Feb 14 2007
The hard drive stolen from the Birmingham VA Medical Center may have contained personal information on 535,000 people - 10 times the number VA originally estimated, The Birmingham News relates.
The hard drive also may have included data, not all of it sensitive, on about 1.3 million non-VA physicians, both living and dead, Secretary of Veterans Affairs Jim Nicholson said in a statement.
Sen. Richard Shelby was "outraged" by the discrepency in the figures. He said he hoped "it was not meant to mislead the public.
"It is obvious that this incident is much deeper and broader than first announced," he said. "The records of our veterans should be protected at all costs, and the VA must take immediate measures to alleviate this problem and ensure it never happens again."
A continuing concern is the lack of encryption of VA data. Officials said some but not all of the data was encrypted. Rep. Spencer Bachus questioned why the data was not all encrypted.
"It is a continuing source of astonishment and concern that despite numerous VA data breaches, VA records were being stored without encryption," he said. "Encryption of records is an established and routine practice. To have not taken that routine step is bewildering."
The VA is making arrangements to provide one year of free credit report monitoring to people if their personal information is compromised - an offer that outraged ZDNet reader and US Navy vet Michael Baggett. He wrote:
I know that with all of the advancements made in the technological environment have made security a priority, but I think that "providing" the effected veterans one year of free credit protection is absurd. The veterans of this country, including myself, were and always will be willing to forfeit our own lives to protect the well-being of our nation.
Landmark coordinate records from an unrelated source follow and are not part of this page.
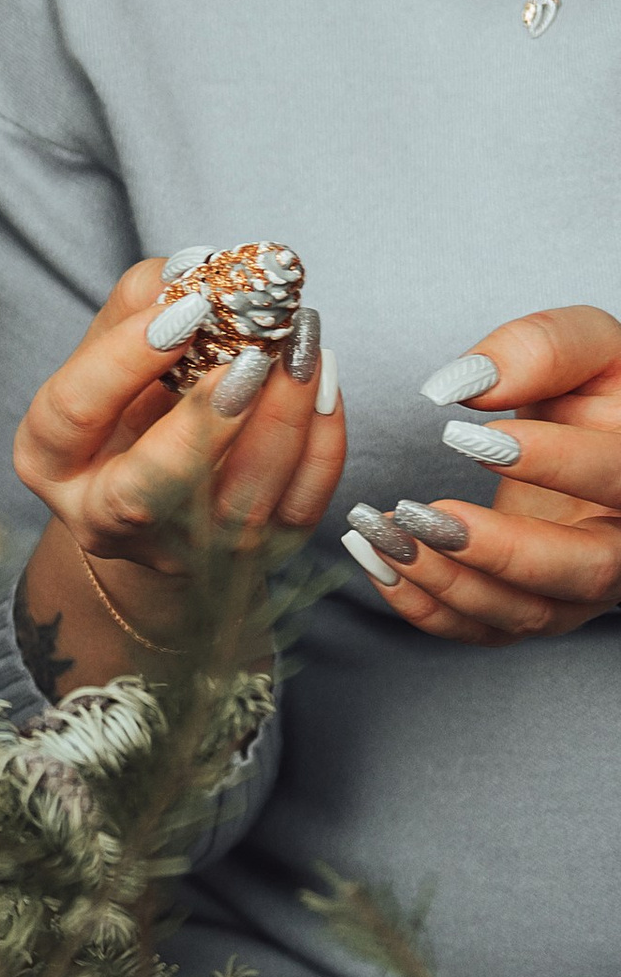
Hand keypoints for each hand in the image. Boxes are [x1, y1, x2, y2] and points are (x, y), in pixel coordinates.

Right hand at [15, 259, 343, 585]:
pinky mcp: (253, 558)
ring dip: (281, 419)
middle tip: (252, 353)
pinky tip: (323, 385)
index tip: (183, 306)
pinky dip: (320, 445)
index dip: (124, 358)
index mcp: (52, 461)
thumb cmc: (125, 407)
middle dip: (205, 419)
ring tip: (302, 349)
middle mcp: (107, 519)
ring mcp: (184, 550)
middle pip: (148, 488)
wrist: (157, 495)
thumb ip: (135, 307)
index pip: (74, 412)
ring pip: (240, 503)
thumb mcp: (106, 353)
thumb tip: (190, 272)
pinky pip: (298, 508)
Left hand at [360, 306, 620, 642]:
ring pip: (528, 612)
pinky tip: (379, 564)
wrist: (587, 435)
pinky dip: (426, 607)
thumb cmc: (595, 389)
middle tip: (421, 513)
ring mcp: (580, 589)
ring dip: (448, 581)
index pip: (617, 480)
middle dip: (498, 550)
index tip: (470, 437)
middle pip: (583, 569)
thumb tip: (460, 385)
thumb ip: (541, 349)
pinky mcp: (532, 608)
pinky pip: (484, 630)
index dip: (551, 463)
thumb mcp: (586, 346)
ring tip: (384, 534)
In light of the multiple security breaches encountered by the Veterans Administration, "providing one year of credit protection" is as minute of compensation as adding one grain of sand to an eroding beach. This is what our country has to offer in exchange for our offering of our lives? With the “protection offer” now in print, are the hackers idiotic enough to use the information prior to the one-year lapse? Are we (the veterans) all going to be issued new Social Security numbers, military ID numbers and so on? I know the answers are all an unequivocal “No”. I am a Vietnam Veteran and coming home after 4 years of service was no treat. We were in it for the long haul; is America?